Exercise directions:
Could you count the lines in the listing that include the word "obsahuje"? Give only the number.
# # # # #
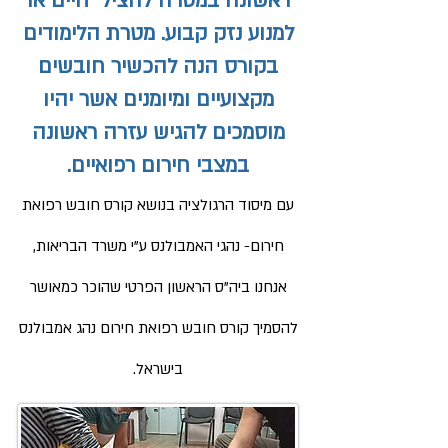
ראשונה במטרה להציל חיים או
למנוע נזק קבוע. מטרת הלימודים
בקורס הנה להכשיר חובשים
מקצועיים ומיומנים אשר יהיו
מוסמכים להגיש עזרה ראשונה
במצבי חירום רפואיים.
עם מיסוד הרגולציה בנושא קורס חובש רפואת
חירום- נהגי האמבולנס ע"י משרד הבריאות,
אנחנו ביה"ס הראשון הפרטי שהוכר כמאושר
להסמיך קורס חובש רפואת חירום נהג אמבולנס
בישראל.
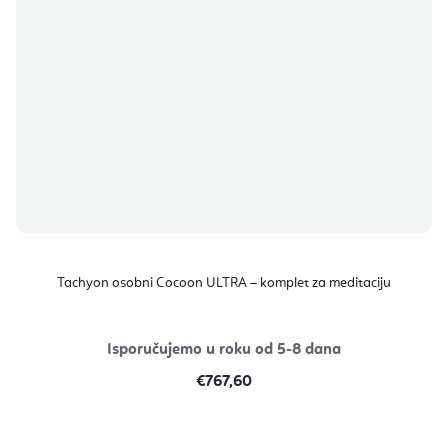
Tachyon osobni Cocoon ULTRA – komplet za meditaciju
Isporučujemo u roku od 5-8 dana
€767,60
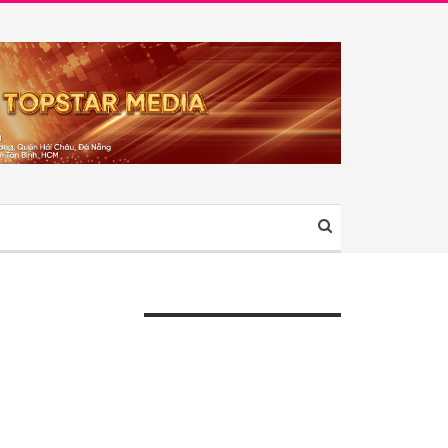
ÀI VIẾT GẦN ĐÂY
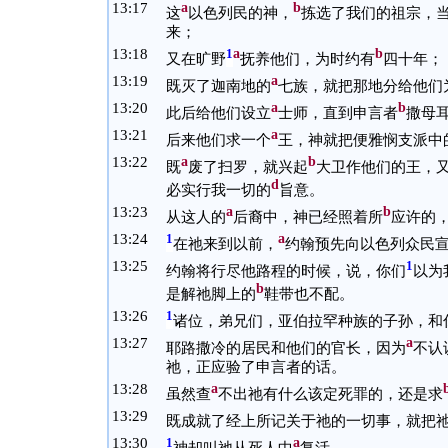
13:
17
a
b
这
以色列民的神，
拣选了我们的祖宗，
来；
13:
18
a
b
1
又在旷野
抚养他们，为时约有
四十年；
13:
19
a
既灭了迦南地的
七族，就把那地分给他们
13:
20
a
b
此后给他们设立
士师，直到申言者
撒母
13:
21
a
后来他们求一个
王，神就把便雅悯支派中
13:
22
a
b
既
废了扫罗，就兴起
大卫作他们的王，
d
必实行我一切的
旨意。
13:
23
a
b
从这人的
后裔中，神已经照着所
应许的
13:
24
a
1
在祂来到以前，
约翰预先向以色列众民
13:
25
1
约翰将行尽他路程的时候，说，你们
以为
b
是解祂脚上的
鞋带也不配。
13:
26
1
诸位，弟兄们，亚伯拉罕种族的子孙，和
13:
27
a
耶路撒冷的居民和他们的官长，因为
不认
祂，正应验了申言者的话。
13:
28
a
虽然查
不出祂有什么该定死罪的，还是求
13:
29
既成就了经上所记关于祂的一切事，就把
13:
30
a
1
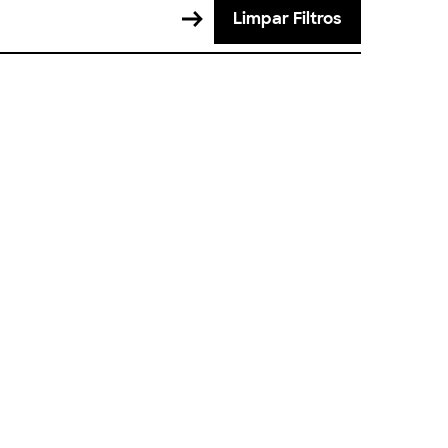
Limpar Filtros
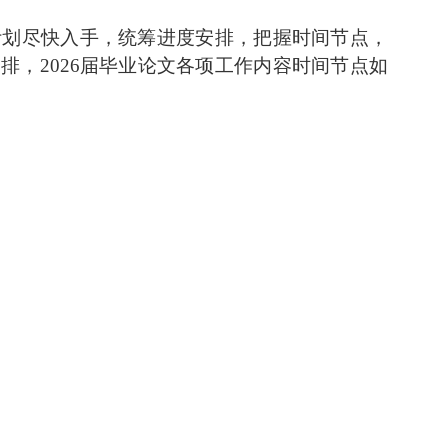
计划尽快入手，统筹进度安排，把握时间节点，
安排，
202
6
届毕业论文各项工作内容时间节点如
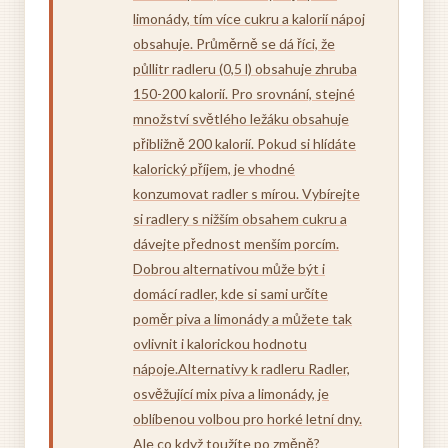
limonády, tím více cukru a kalorií nápoj
obsahuje. Průměrně se dá říci, že
půllitr radleru (0,5 l) obsahuje zhruba
150-200 kalorií. Pro srovnání, stejné
množství světlého ležáku obsahuje
přibližně 200 kalorií. Pokud si hlídáte
kalorický příjem, je vhodné
konzumovat radler s mírou. Vybírejte
si radlery s nižším obsahem cukru a
dávejte přednost menším porcím.
Dobrou alternativou může být i
domácí radler, kde si sami určíte
poměr piva a limonády a můžete tak
ovlivnit i kalorickou hodnotu
nápoje.Alternativy k radleru Radler,
osvěžující mix piva a limonády, je
oblíbenou volbou pro horké letní dny.
Ale co když toužíte po změně?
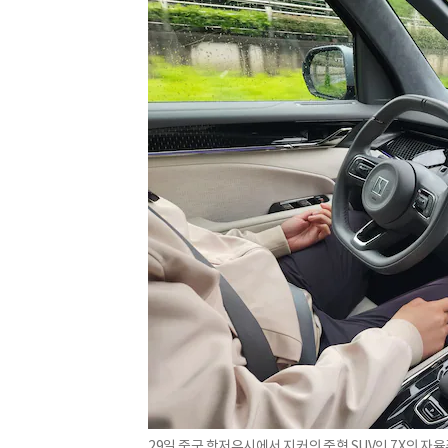
29일 중국 항저우시에서 지커의 중형 SUV인 7X의 자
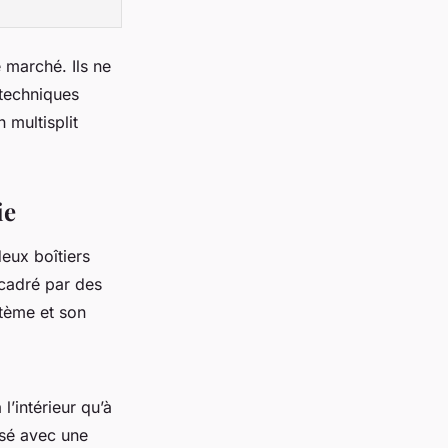
 marché. Ils ne
 techniques
 multisplit
ie
deux boîtiers
ncadré par des
stème et son
l’intérieur qu’à
lisé avec une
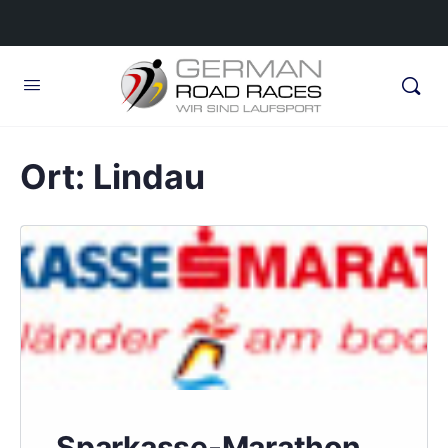
Ort:
Lindau
Sparkasse-Marathon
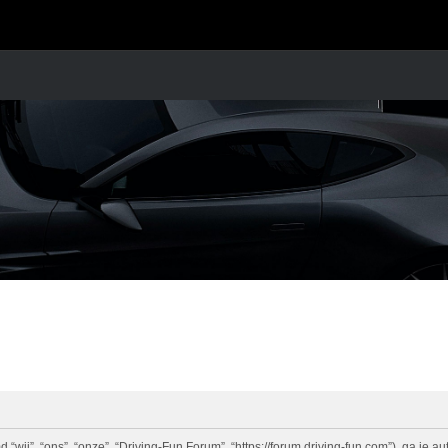
ij”, “ons”, “onze”, “Driving-Fun Forum”, “https://forum.driving-fun.com”), ga je a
# # # # #
Exercise response:
3